TAGLIATELLE WITH BABY COURGETTES AND KING PRAWNS
26 Modern Recipes from Pastificio Artigianale Alta Valle Scrivia- A Journey through our 26 shapes through Ligurian Traditions and Modern Recipes, with Roberto Scala from ‘Ristorante San Giorgio’ in Genoa.
INGREDIENTS FOR 4 PEOPLE:
300g ALTA VALLE SCRIVIA’S ARTISAN TAGLIATELLE Pasta
8 raw King Prawns, Cleaned and peeled
1 Tablespoon of Extra Virgin Olive Oil
1 clove of garlic, minced
100ml of White wine
2 baby courgettes, cut into matchsticks
10 Pachino tomatoes, diced
2 tablespoons of tomato Passata
In a wide Frying pan, sauté the minced garlic in the Olive Oil.

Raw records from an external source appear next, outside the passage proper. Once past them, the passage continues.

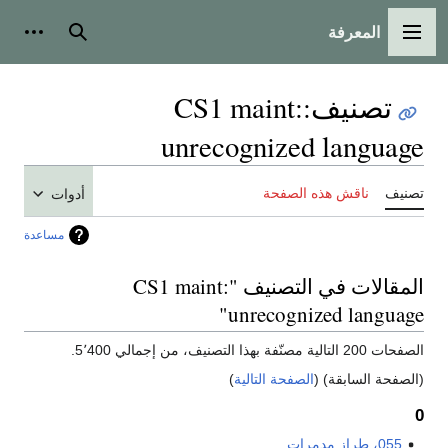
المعرفة
القائمة الرئيسية
بحث
أدوات
تصنيف
:
CS1 maint:
unrecognized language
تصنيف
ناقش هذه الصفحة
أدوات
مساعدة
المقالات في التصنيف "CS1 maint:
unrecognized language"
الصفحات 200 التالية مصنّفة بهذا التصنيف، من إجمالي 5٬400.
(الصفحة السابقة) (
الصفحة التالية
)
0
055، طراز مدمرات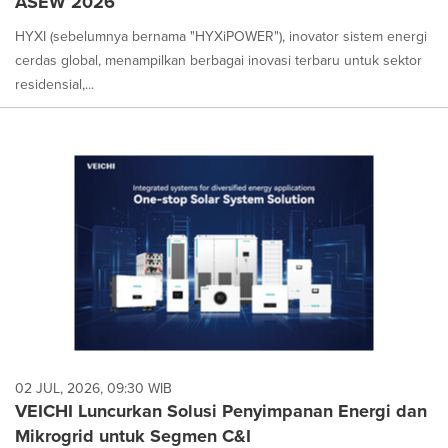
ASEW 2026
HYXI (sebelumnya bernama "HYXiPOWER"), inovator sistem energi
cerdas global, menampilkan berbagai inovasi terbaru untuk sektor
residensial,...
02 JUL, 2026, 09:30 WIB
VEICHI Luncurkan Solusi Penyimpanan Energi dan
Mikrogrid untuk Segmen C&I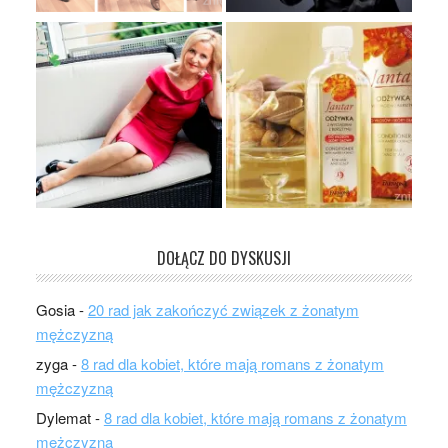
DOŁĄCZ DO DYSKUSJI
Gosia
-
20 rad jak zakończyć związek z żonatym
mężczyzną
zyga
-
8 rad dla kobiet, które mają romans z żonatym
mężczyzną
Dylemat
-
8 rad dla kobiet, które mają romans z żonatym
mężczyzną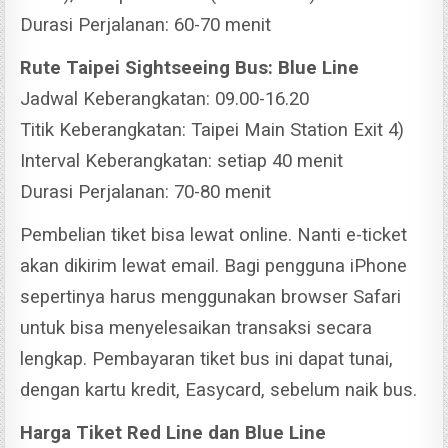
Durasi Perjalanan: 60-70 menit
Rute Taipei Sightseeing Bus: Blue Line
Jadwal Keberangkatan: 09.00-16.20
Titik Keberangkatan: Taipei Main Station Exit 4)
Interval Keberangkatan: setiap 40 menit
Durasi Perjalanan: 70-80 menit
Pembelian tiket bisa lewat online. Nanti e-ticket
akan dikirim lewat email. Bagi pengguna iPhone
sepertinya harus menggunakan browser Safari
untuk bisa menyelesaikan transaksi secara
lengkap. Pembayaran tiket bus ini dapat tunai,
dengan kartu kredit, Easycard, sebelum naik bus.
Harga Tiket Red Line dan Blue Line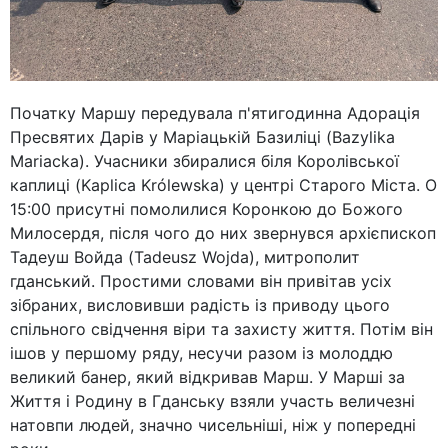
Початку Маршу передувала п'ятигодинна Адорація
Пресвятих Дарів у Маріацькій Базиліці (Bazylika
Mariacka). Учасники збиралися біля Королівської
каплиці (Kaplica Królewska) у центрі Старого Міста. О
15:00 присутні помолилися Коронкою до Божого
Милосердя, після чого до них звернувся архієпископ
Тадеуш Войда (Tadeusz Wojda), митрополит
гданський. Простими словами він привітав усіх
зібраних, висловивши радість із приводу цього
спільного свідчення віри та захисту життя. Потім він
ішов у першому ряду, несучи разом із молоддю
великий банер, який відкривав Марш. У Марші за
Життя і Родину в Гданську взяли участь величезні
натовпи людей, значно чисельніші, ніж у попередні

Add the Pachino tomatoes and the baby courgettes and continue cooking. Deglaze the pan with the wine and add the parsley and the Passata. Then add the king prawns, turn in the sauce off the heat and leave to cook in the residual heat of the pan .
Cook the TAGLIATELLE Pasta in abundant salted water until ‘al dente’. Drain and add to the sauce. Stir to combine the flavours and serve with a drizzle of Extra Virgin Olive Oil.